I wrote a (unfortunatly, closed source) filesystem that was remarkably similar to this once. Generally these types of filesystems are used when you're constantly writing new data. You're going to be eating the space anyway, but you want the reliability of syncronous writes with the performance of asyncronous cached writes. Reading from these filesystems is incredibly slow in comparison.

The version I wrote took advantage of the client's bursty IO pattern and used the slow periods to offload the data to an ext2 filesystem on a seperate disk. Hopefully your system memory was large enough that the offload to the secondary filesystem happened without any disk reads. Once that was done, the older sections of log could be re-used.... But only once the disk filled up and wrapped back to the beginning, because you want to keep your writes (essentially... There's other timing tricks you can play to get more speed) sequential.

There's been lots of research done on this method of write structuring. Look for papers on the "TRAIL" project (also closed source), for example.
Re:There's no replacement for ext3fs yet for me... by m50d · 2005-10-04 03:38 · Score: 3, Informative

Reiser3: How's the quota support, still have to patch kernel everytime?
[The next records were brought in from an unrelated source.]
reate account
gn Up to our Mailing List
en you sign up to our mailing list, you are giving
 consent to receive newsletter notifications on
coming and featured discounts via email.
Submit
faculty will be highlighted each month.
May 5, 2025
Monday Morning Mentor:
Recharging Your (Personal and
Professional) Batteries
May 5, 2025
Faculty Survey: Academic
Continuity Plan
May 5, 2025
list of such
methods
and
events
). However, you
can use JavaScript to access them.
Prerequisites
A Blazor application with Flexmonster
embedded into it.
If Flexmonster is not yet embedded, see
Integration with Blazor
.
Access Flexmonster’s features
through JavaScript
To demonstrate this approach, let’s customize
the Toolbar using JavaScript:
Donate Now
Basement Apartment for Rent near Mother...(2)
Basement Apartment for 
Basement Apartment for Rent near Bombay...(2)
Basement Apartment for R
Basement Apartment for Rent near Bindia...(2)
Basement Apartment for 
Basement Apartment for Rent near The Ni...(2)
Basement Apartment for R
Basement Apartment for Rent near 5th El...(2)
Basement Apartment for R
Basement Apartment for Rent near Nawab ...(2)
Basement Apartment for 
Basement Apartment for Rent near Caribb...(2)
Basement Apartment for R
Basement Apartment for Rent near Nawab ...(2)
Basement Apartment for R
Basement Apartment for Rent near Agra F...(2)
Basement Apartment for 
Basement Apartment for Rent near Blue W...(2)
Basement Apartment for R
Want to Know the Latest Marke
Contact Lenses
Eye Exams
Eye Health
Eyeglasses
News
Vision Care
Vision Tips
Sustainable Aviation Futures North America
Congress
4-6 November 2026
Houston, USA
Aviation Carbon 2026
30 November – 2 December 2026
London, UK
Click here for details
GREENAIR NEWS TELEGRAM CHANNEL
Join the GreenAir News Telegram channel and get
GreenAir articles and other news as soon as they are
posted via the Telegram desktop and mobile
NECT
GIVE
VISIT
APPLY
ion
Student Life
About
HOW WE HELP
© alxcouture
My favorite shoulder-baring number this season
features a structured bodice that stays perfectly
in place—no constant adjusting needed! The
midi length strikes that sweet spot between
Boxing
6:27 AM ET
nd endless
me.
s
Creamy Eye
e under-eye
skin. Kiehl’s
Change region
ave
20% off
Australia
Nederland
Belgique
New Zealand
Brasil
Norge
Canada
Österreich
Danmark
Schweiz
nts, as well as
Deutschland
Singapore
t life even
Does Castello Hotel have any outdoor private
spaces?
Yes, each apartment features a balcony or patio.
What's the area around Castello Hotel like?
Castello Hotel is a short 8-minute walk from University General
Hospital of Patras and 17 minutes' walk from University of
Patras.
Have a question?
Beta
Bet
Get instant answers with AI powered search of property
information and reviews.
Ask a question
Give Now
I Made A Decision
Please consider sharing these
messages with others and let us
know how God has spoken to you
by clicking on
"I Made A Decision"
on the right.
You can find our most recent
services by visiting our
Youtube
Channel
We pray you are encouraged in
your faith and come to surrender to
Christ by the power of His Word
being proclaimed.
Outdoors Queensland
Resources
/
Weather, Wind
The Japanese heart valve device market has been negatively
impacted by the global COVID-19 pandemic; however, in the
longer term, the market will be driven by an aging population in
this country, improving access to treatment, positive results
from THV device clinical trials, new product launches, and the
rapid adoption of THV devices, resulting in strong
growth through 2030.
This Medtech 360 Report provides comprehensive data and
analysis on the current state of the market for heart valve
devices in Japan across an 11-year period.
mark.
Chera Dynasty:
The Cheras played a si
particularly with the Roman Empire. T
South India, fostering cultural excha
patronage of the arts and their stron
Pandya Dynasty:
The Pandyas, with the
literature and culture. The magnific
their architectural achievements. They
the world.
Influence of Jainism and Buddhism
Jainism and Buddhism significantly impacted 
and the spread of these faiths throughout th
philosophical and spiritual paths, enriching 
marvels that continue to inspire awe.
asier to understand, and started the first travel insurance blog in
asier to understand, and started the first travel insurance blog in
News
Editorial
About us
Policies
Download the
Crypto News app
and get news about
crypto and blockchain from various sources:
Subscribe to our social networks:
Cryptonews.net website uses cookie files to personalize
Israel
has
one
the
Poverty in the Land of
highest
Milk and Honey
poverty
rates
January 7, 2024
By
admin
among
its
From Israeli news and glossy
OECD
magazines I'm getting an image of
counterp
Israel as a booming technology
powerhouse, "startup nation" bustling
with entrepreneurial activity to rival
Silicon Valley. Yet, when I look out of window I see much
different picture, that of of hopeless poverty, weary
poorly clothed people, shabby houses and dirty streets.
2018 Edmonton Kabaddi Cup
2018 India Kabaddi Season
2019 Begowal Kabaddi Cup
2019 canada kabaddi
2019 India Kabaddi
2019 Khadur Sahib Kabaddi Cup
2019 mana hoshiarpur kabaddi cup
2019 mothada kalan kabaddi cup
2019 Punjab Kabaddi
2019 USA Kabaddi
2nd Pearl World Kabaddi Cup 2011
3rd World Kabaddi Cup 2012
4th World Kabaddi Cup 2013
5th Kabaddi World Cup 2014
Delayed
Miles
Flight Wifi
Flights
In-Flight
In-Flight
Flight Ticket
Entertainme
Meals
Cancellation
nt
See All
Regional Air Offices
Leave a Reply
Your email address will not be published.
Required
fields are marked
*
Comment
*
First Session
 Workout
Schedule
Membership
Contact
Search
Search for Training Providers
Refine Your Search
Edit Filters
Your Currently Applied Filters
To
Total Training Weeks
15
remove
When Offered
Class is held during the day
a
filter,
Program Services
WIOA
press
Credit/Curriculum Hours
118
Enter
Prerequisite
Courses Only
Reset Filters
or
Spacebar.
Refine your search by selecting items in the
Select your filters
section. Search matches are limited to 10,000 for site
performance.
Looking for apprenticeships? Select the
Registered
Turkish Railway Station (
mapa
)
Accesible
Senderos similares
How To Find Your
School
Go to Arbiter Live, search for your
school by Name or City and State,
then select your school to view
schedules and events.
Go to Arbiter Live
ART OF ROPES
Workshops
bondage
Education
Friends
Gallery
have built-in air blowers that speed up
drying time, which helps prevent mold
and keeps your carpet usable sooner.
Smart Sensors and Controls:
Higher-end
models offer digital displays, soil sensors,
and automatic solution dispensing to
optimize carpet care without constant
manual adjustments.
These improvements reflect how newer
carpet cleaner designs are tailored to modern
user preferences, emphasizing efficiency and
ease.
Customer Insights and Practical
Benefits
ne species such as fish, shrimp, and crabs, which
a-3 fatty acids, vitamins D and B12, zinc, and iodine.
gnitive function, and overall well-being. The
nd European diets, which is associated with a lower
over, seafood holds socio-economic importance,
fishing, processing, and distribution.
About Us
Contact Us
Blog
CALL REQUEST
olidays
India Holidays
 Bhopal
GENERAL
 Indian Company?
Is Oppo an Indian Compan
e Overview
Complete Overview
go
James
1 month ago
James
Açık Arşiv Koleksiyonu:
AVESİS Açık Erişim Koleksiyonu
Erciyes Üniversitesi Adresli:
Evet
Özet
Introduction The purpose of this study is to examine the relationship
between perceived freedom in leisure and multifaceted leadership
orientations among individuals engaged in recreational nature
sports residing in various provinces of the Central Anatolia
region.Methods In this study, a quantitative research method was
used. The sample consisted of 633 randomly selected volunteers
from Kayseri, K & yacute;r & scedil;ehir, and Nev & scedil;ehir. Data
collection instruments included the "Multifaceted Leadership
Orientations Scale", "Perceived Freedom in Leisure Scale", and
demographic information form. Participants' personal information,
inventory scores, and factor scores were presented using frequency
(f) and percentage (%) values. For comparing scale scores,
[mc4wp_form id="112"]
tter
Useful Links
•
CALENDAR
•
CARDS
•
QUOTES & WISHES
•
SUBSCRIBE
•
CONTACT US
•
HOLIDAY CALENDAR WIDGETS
Plus it doesn't have ACL.
It does have ACL, and quota support is fine at least in gentoo kernels (can't check a vanilla one atm)

--
I am trolling
Re:New Improved? by Feyr · 2005-10-04 03:54 · Score: 4, Informative

the why is dependent on your application,

for common servers, or day-to-day use. it isn't

but notice how this was developped by a telecom company? a log structured filesystem is perfect or even required, due to speed and integrity constraints (depending on the size of the network), when you're dealing with billing and monitoring data on a telecom network. you want something that's simple and extremely resistant to failures. a complete system crash (which never happen, short of nuking the box) should not result in any data loss, or the extreme minimum, and you should be able to recreate that data from somewhere else (eg, the other endpoint in a telephone network).

a log structured filesystem allow this, the "head" is never over previous data in normal operation. you don't typically read the data back until the end of a cycle (whatever that cycle may be) or in a debugging condition. you simply append to the end. minimizing head movement, and thus increasing mtbf (replacing a disk in those things is costly)

this is also extremely useful for logging to WORM media (write once, read many), for security logs mostly. you don't want a hacker to be able to remove them, no matter what they do
Re:Shutdown versus power off by 0xABADC0DA · 2005-10-04 05:29 · Score: 3, Informative

Close, but no cigar:

1. It goes into the OS filesystem cache. After 5 seconds the modified data gets flushed to the disk (sometimes set to 30 sec).
2. It is written to the hard drive. Here, it sits in the hard drive controller's on-board cache until the head arrives at the write point, which is a fraction of a second.
3. It is written to disk.

So it *can* happen that data is not written properly, but unlike the scary picture you paint it is extremely unlikely. Even if you just saved your data, just do a sync and you'll be fine turning the power off.